Problem description
In the records below, copy out word for word the part that opens with the line containing "Table Linen" and closes with the line containing "delivered directly to", both of those lines included, and nothing else.

Entries shown
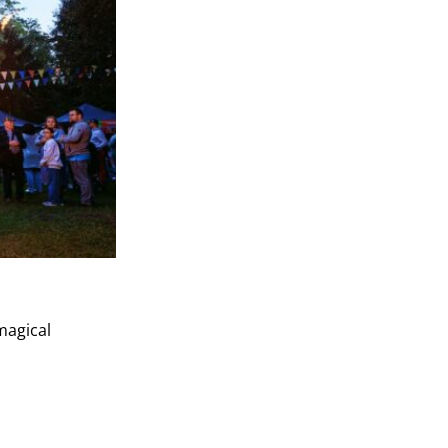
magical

* * *

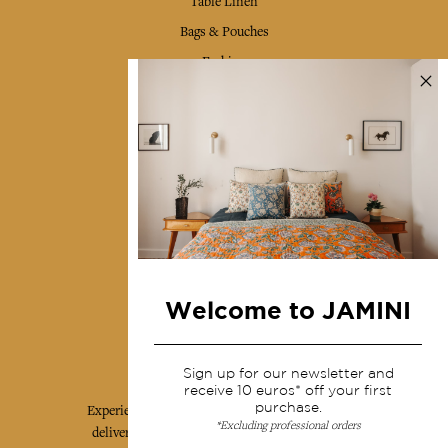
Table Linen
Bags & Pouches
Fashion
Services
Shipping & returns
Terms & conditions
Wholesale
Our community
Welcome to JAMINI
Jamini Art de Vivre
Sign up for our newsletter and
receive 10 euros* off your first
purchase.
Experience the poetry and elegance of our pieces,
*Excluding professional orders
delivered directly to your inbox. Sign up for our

...

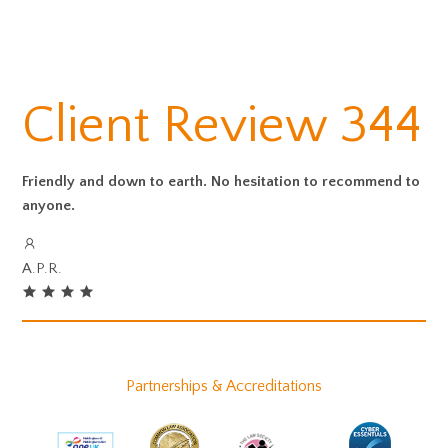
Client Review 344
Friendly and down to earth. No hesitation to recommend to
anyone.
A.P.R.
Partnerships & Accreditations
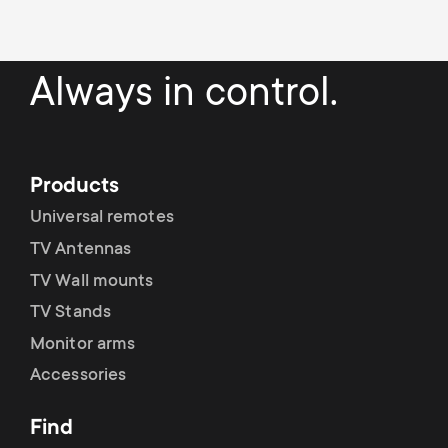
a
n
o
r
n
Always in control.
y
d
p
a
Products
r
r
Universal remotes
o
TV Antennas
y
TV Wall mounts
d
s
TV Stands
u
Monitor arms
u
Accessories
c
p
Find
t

Result of the task
Table Linen
Bags & Pouches
Fashion
Services
Shipping & returns
Terms & conditions
Wholesale
Our community
Welcome to JAMINI
Jamini Art de Vivre
Sign up for our newsletter and
receive 10 euros* off your first
purchase.
Experience the poetry and elegance of our pieces,
*Excluding professional orders
delivered directly to your inbox. Sign up for our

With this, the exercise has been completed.